Implement and optimize enterprise-grade GenAI and MLOps infrastructure using AWS and Azure. Develop automated logging and observability tools. Collaborate with cross-functional teams to deliver cloud AI solutions.
Key Highlights
Technical Skills Required
Benefits & Perks
Job Description
Senior Cloud ML Engineer – GenAI & MLOps
Contract-to-Hire (W-2 with Benefits)
100% Remote (CST Work Hours)
Our Fortune 50 healthcare client is seeking a Senior Cloud ML Engineer to implement and optimize enterprise-grade GenAI and MLOps infrastructure. This role is part of a new AI Shared Services team and works directly with the Lead Cloud ML Engineer to build secure, scalable access to cloud AI/ML services from AWS and Azure. You will focus on hands-on development, integration, and deployment of AI platform components that enable standardized MLOps/LLMOps capabilities across the organization.
Responsibilities:
- Build and configure components of the AI Shared Services platform supporting cloud AI/ML/GenAI services from AWS and Azure.
- Implement features for the AI Gateway to standardize MLOps/LLMOps frameworks, centralize model access, enforce governance, and enable usage tracking and cost optimization.
- Develop automated logging of model inputs/outputs to Databricks Delta tables via Unity Catalog for observability and compliance.
- Apply guardrails for PII protection, prompt injection defense, harmful content filtering, and rate limiting to ensure security, compliance, and cost control.
- Configure observability, logging, and monitoring tools to ensure reliability and auditability for ML, LLM, and GenAI workloads.
- Deploy and manage cloud-native inference infrastructure using AWS SageMaker, including containerized services that provide ML/LLM models through scalable APIs.
- Integrate AI infrastructure components into CI/CD pipelines (GitLab CI, GitHub Actions, CodePipeline) for automated deployments.

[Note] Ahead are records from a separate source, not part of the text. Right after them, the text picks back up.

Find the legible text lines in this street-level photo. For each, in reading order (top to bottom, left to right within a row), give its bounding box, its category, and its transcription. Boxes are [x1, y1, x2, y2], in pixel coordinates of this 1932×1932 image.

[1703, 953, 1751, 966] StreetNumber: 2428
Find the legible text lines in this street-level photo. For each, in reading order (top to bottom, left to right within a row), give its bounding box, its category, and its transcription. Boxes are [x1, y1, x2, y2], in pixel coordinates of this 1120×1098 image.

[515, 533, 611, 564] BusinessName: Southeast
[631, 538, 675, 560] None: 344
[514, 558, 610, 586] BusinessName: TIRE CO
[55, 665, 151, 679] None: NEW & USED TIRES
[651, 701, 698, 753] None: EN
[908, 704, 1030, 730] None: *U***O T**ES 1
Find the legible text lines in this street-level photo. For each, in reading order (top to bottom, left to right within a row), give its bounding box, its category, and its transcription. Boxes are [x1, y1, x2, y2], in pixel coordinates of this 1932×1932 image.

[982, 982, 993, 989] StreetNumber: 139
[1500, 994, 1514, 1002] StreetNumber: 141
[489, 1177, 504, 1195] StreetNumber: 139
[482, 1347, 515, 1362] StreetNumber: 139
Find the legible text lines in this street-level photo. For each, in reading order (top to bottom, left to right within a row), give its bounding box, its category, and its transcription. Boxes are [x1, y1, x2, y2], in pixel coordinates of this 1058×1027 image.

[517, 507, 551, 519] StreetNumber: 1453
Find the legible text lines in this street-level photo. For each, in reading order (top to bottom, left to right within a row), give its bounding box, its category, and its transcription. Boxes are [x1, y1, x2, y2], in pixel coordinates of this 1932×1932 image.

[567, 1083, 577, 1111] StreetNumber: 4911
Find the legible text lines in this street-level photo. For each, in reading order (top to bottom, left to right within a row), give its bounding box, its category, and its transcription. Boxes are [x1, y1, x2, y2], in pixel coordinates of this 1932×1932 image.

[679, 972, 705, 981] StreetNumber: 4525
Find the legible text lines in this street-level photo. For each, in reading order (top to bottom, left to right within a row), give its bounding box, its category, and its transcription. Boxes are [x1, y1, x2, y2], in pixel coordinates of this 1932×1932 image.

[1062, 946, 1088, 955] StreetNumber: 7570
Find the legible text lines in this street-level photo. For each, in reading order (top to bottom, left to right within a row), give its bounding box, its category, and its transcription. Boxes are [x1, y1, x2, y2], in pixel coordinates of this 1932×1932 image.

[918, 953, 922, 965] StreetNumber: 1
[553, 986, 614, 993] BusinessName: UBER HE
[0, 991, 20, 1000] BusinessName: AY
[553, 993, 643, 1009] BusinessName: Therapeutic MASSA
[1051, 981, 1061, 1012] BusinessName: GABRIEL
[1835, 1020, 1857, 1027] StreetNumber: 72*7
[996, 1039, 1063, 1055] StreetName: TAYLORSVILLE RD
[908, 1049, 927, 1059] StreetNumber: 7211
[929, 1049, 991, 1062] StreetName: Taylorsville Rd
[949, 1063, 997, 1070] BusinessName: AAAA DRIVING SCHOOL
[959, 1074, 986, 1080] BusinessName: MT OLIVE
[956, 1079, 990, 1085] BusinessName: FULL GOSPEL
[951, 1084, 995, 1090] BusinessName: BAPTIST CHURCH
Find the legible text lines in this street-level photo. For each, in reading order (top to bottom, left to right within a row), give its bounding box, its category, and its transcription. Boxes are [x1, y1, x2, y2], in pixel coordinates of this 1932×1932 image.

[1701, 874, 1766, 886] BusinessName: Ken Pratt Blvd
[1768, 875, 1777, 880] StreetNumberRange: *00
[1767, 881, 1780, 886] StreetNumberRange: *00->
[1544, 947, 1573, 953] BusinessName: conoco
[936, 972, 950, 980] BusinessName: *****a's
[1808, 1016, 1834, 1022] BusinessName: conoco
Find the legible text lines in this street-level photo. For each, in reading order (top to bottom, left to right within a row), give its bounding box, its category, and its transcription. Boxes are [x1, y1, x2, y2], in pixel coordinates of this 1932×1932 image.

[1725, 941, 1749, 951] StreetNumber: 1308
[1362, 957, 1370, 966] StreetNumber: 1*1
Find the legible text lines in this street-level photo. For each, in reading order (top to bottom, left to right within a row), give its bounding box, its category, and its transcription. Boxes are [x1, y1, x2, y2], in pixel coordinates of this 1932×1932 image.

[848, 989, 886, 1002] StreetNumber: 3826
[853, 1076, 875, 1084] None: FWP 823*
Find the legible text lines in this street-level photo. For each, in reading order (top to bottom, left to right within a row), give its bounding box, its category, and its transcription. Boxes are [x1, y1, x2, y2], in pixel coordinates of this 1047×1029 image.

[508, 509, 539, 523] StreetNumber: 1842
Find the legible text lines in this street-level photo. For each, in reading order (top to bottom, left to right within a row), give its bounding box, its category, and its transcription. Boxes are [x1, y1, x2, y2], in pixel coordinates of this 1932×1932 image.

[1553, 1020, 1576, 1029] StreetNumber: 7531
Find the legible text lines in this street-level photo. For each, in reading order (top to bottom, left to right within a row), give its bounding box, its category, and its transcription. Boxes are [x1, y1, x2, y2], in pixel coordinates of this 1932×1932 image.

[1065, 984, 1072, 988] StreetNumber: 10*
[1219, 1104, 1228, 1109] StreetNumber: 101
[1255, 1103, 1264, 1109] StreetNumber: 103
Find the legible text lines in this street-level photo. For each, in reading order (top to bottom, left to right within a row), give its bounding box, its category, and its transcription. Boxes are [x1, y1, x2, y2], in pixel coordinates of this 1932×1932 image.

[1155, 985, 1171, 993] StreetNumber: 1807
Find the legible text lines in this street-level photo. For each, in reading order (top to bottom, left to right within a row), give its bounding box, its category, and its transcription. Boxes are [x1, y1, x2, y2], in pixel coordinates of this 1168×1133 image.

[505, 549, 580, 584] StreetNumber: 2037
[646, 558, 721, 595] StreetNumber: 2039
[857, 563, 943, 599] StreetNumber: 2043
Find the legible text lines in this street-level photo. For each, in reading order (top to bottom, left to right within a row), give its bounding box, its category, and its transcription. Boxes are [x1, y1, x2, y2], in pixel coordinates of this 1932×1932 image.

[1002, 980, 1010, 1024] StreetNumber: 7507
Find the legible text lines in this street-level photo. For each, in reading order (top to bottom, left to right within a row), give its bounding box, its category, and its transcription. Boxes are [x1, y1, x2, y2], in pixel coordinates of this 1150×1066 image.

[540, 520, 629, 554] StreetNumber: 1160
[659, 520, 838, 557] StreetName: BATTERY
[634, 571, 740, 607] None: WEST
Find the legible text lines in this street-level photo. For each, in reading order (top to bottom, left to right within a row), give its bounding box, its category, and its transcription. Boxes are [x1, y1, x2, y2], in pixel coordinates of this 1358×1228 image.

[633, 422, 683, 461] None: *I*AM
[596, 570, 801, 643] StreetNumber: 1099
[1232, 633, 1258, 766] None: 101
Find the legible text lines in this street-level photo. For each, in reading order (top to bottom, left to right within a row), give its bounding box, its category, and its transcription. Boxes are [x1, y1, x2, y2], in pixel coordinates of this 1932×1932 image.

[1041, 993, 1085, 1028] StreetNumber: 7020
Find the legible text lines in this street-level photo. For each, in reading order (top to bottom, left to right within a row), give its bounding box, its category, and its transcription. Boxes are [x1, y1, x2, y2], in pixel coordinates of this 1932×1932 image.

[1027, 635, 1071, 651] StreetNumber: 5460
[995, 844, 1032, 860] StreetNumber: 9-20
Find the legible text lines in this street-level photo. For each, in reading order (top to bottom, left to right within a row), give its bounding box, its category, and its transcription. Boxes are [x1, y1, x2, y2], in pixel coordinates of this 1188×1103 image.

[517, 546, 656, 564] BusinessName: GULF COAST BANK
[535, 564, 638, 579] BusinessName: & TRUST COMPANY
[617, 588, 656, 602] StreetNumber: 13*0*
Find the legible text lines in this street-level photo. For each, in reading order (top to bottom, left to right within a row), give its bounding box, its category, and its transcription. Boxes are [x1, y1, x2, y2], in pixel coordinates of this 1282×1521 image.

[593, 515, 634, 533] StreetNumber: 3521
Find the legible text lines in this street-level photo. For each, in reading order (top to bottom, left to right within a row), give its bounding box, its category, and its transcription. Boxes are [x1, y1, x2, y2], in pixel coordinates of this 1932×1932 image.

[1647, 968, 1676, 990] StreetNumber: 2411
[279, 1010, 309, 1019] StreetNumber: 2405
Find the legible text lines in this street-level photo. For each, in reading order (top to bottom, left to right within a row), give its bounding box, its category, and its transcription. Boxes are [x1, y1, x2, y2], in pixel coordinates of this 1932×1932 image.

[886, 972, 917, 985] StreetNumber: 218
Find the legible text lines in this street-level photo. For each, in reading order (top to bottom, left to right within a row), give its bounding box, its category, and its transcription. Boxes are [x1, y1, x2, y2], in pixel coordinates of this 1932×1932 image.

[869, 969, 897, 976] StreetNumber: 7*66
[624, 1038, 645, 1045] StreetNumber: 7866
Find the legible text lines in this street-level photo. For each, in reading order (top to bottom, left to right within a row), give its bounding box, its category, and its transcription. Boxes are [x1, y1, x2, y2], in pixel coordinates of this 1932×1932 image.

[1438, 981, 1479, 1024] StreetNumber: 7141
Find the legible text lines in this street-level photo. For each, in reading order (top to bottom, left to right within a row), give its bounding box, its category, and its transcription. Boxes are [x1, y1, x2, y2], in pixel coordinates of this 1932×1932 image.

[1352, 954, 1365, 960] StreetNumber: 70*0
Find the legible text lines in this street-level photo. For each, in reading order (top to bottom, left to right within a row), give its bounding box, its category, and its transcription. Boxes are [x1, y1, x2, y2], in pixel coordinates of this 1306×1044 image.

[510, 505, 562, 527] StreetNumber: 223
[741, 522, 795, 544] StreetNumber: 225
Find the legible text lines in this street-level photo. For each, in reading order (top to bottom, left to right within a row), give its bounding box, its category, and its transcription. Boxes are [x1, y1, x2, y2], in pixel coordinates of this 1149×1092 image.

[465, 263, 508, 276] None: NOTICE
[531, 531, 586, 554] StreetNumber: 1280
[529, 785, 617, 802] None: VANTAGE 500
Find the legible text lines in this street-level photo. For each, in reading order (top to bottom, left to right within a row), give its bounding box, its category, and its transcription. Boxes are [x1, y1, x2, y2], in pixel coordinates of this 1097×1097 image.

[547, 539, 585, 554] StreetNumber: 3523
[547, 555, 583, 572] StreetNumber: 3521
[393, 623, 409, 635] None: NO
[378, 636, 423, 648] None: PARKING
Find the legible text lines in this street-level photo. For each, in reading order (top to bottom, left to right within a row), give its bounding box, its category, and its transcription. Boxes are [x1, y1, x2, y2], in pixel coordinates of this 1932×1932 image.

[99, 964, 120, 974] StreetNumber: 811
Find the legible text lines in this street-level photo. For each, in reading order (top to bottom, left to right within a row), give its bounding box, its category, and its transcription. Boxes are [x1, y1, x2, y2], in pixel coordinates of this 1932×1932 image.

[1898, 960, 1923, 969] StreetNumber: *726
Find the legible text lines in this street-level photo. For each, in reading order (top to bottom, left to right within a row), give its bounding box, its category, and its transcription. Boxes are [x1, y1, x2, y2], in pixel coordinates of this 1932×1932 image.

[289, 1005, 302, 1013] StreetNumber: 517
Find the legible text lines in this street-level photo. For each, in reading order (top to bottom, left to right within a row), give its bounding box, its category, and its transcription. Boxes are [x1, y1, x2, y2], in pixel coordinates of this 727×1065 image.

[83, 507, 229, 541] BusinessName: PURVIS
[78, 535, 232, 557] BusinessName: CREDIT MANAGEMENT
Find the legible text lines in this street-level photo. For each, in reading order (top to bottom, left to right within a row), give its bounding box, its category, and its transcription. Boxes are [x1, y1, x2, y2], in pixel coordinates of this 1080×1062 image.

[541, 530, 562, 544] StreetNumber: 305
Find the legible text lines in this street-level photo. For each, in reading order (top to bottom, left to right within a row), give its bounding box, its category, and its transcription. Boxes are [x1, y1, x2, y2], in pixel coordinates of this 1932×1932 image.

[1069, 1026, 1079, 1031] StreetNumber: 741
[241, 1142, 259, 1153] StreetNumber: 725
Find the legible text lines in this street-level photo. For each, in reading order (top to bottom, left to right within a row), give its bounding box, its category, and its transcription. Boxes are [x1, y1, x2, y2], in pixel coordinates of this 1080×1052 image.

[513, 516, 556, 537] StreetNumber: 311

- Collaborate with Cloud Platform Engineering, Data Engineering, Data Science, and Security teams to deliver cloud AI solutions aligned with enterprise standards.
- Contribute to technical documentation and execution of best practices for MLOps and LLMOps.
Requirements:
- Bachelor’s degree in Computer Science or Data Science required; Master’s preferred.
- 10+ years of experience in cloud platform engineering and ML engineering.
- Hands-on experience implementing MLOps/LLMOps frameworks and integrating AI services into enterprise cloud infrastructure environments.
- Experience provisioning, configuring, and integrating cloud AI/ML services into an enterprise, specifically AWS Bedrock or Azure AI Foundry.
- Experience building cloud-native AI/ML services, including SageMaker pipelines and inference endpoints, and integrating them into CI/CD pipelines.
- Experience deploying and scaling LLM and GenAI workloads as cloud infrastructure components within MLOps pipelines.
- Experience building and deploying Infrastructure as Code using Terraform or CloudFormation.
- Experience with Databricks, Delta Lake, and Unity Catalog for data governance and observability.
- Experience implementing security and compliance controls to protect PII and regulated data within AI/ML workloads.